§ **Work instructions**
No output is needed beyond the number of lines in the listing that contain the word "twee".

§ **Records for this exercise**
------------------------------------------------------------

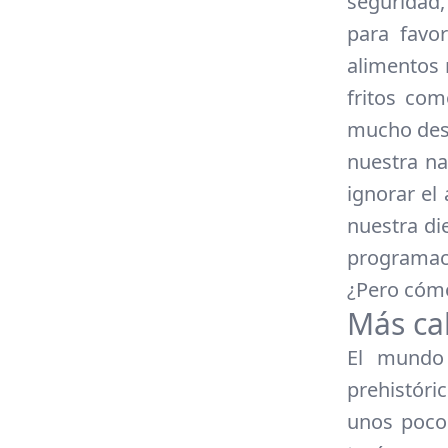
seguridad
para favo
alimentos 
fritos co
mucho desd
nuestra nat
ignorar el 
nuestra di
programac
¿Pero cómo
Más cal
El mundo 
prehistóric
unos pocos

------------------------------------------------------------

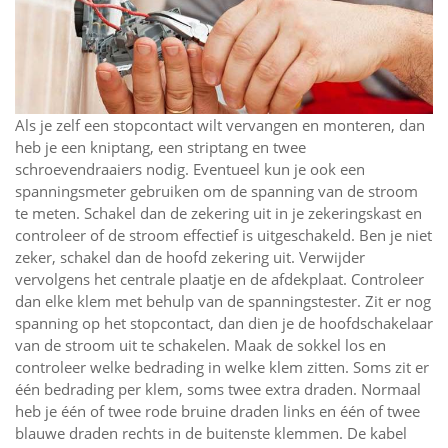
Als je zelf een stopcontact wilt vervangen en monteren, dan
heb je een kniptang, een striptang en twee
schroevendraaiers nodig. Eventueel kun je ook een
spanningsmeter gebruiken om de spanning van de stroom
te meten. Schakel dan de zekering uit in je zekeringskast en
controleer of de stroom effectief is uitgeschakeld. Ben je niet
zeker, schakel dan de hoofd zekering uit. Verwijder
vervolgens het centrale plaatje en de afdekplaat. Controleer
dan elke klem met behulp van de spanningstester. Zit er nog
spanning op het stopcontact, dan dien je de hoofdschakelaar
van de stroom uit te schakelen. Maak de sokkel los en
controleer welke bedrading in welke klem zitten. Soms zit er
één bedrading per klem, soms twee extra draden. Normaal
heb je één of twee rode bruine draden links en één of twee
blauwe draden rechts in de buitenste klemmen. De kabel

------------------------------------------------------------

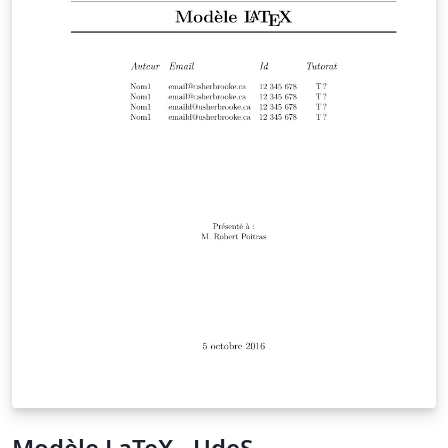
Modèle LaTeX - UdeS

------------------------------------------------------------

§ **Completed task**
3